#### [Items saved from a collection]
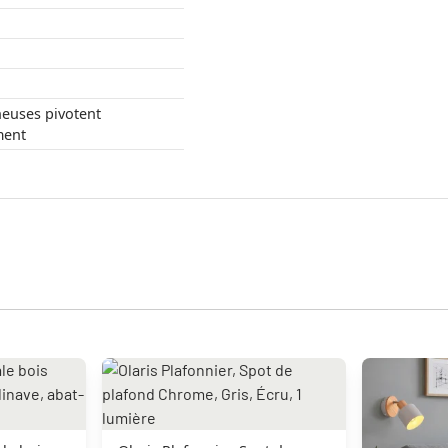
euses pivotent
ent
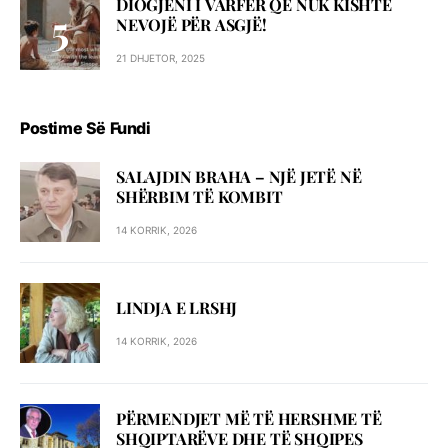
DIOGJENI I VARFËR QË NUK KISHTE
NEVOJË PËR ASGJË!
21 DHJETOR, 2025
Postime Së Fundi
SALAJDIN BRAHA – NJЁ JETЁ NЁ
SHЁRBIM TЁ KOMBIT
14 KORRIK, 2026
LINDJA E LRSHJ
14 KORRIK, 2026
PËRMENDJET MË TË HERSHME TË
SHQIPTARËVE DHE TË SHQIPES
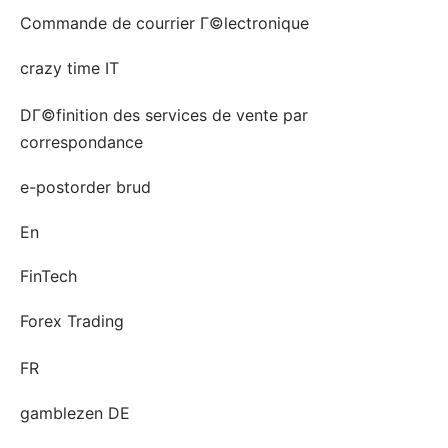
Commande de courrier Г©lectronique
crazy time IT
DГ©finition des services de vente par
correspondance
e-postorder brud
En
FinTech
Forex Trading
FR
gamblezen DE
...
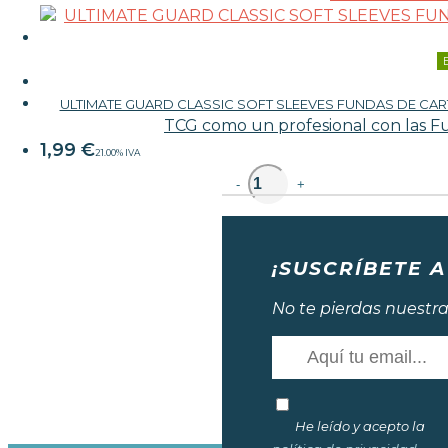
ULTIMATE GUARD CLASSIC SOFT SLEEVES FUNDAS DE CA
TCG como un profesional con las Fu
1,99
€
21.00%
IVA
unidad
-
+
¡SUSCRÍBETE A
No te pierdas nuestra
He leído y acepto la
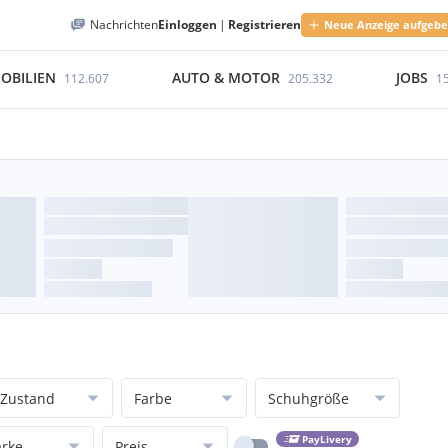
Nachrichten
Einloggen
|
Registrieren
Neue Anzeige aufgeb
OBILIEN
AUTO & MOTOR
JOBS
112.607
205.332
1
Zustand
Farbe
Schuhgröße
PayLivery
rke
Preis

#### [TO DO]
Retype the lines from the one containing "DIOGJENI I VARFËR QË NUK KISHTE" through the one containing "SHQIPTARËVE DHE TË SHQIPES", keeping both of those lines.

#### [ANSWER SPACE]
DIOGJENI I VARFËR QË NUK KISHTE
NEVOJË PËR ASGJË!
21 DHJETOR, 2025
Postime Së Fundi
SALAJDIN BRAHA – NJЁ JETЁ NЁ
SHЁRBIM TЁ KOMBIT
14 KORRIK, 2026
LINDJA E LRSHJ
14 KORRIK, 2026
PËRMENDJET MË TË HERSHME TË
SHQIPTARËVE DHE TË SHQIPES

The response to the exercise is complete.